In difficult cases where positive immune cells surround tumor nests, a so-called “hugging effect” is evident; there may be a requirement for the application of other IHC staining to confirm epithelial cell positivity. The advantage of this is primarily a confident reporting of PD-L1 expression for the patient, with the main disadvantages being the time and cost of IHC double staining and/or multiplexing in routine diagnostics. In cases where there is a difficulty in deciding if the PD-L1 signal originates in the malignant epithelial cells or in the surrounding immune cells, we suggest the sample is regarded as positive only if there is “unequivocal evidence” of epithelial expression.

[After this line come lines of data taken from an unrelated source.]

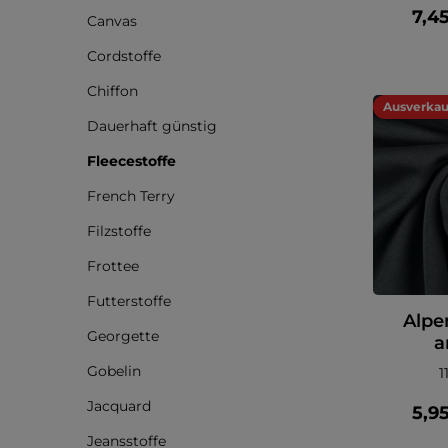
7,4
Canvas
Cordstoffe
Chiffon
Ausverkau
Dauerhaft günstig
Fleecestoffe
French Terry
Filzstoffe
Frottee
Futterstoffe
Alpe
Georgette
a
Gobelin
1
Jacquard
5,9
Jeansstoffe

The concordance between PD-L1 IHC and RNA-ISH is very good. It would be interesting to see if the small percentage of discrepancy actually confers higher predictive value to the RNA-based analysis in treated sample collections. RNA-ISH can be a quantitative methodology and, as such, may represent a way forward to bring consistency and concordance to this test; thus making it a realistic diagnostic option.

The subjective assessment of PD-L1 positivity may provide an arena in which use of image analysis as a companion diagnostic aid could be beneficial. The accuracy and reproducibility of digital pathology may be considered overall or in difficult cases. In our hands, digital pathology is demonstrably accurate in the analysis of PD-L1. The gold standard of assessment, namely the human diagnostician, is able to qualify the discrepancy upon review of the tumor classifier applied by digital pathology. The application of robust tumor classifiers and deep learning in digital pathology may solve the disparity between pathologist and machine or, when applied to clinical trial material, show the superiority of the in silico approach to scoring, as other studies are beginning to suggest. In any case, the application of digital pathology in clear-cut cases, thus requiring little pathologist input, would enable pathologist to spend more time analyzing cases within the difficult diagnostic thresholds.

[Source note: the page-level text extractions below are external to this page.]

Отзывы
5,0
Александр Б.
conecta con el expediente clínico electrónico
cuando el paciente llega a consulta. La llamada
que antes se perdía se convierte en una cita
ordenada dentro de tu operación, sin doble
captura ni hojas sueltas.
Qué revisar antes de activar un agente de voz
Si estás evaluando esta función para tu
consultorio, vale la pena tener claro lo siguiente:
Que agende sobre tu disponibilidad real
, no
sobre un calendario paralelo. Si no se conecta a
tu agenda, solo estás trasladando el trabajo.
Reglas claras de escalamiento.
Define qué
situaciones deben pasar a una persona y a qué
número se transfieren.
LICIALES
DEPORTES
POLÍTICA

One of the main characteristics of PD-L1 IHC scoring is the common denominator, that is, the total number of malignant cells. This can be calculable with relative ease in histology samples, but it is significantly more challenging in cytology samples with discohesive malignant cells in benign, reactive cellular backgrounds. In this context, the cross-reference to cancer cell–specific IHC (such as TTF-1) is very important and unfortunately not always available when the test is performed in referral laboratories.

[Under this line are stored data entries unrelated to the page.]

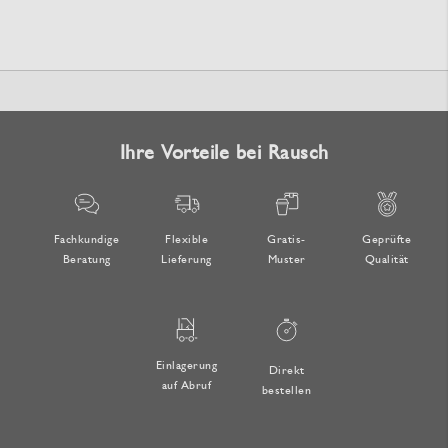
Ihre Vorteile bei Rausch
Fachkundige
Flexible
Gratis-
Geprüfte
Beratung
Lieferung
Muster
Qualität
Einlagerung
Direkt
auf Abruf
bestellen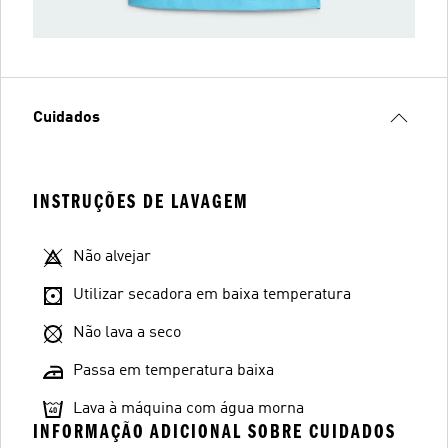
Cuidados
INSTRUÇÕES DE LAVAGEM
Não alvejar
Utilizar secadora em baixa temperatura
Não lava a seco
Passa em temperatura baixa
Lava à máquina com água morna
INFORMAÇÃO ADICIONAL SOBRE CUIDADOS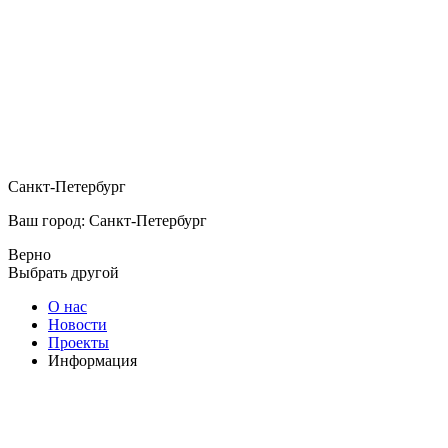
Санкт-Петербург
Ваш город: Санкт-Петербург
Верно
Выбрать другой
О нас
Новости
Проекты
Информация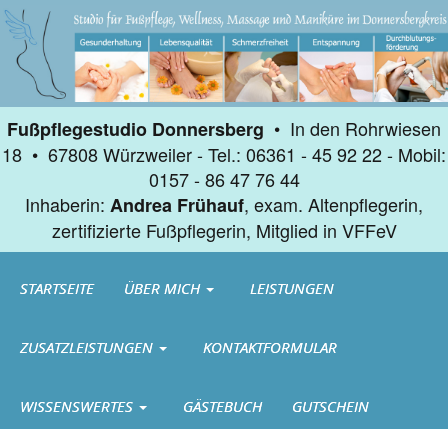
• In den Rohrwiesen
Fußpflegestudio Donnersberg
18 • 67808 Würzweiler - Tel.: 06361 - 45 92 22 - Mobil:
0157 - 86 47 76 44
Inhaberin:
, exam. Altenpflegerin,
Andrea Frühauf
zertifizierte Fußpflegerin, Mitglied in VFFeV
STARTSEITE
ÜBER MICH
LEISTUNGEN
ZUSATZLEISTUNGEN
KONTAKTFORMULAR
WISSENSWERTES
GÄSTEBUCH
GUTSCHEIN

In summary, hereby we present a successful cross-validation of PD-L1 as a diagnostic test, we discuss the areas of interpretative difficulty associated to biopsies and cytology, and we explore the pathway to make the test more objective and quantifiable by incorporating RNA-ISH and digital pathology scoring interpretation. This may represent a validation footprint for other future examples on therapeutic IHC in solid tumors.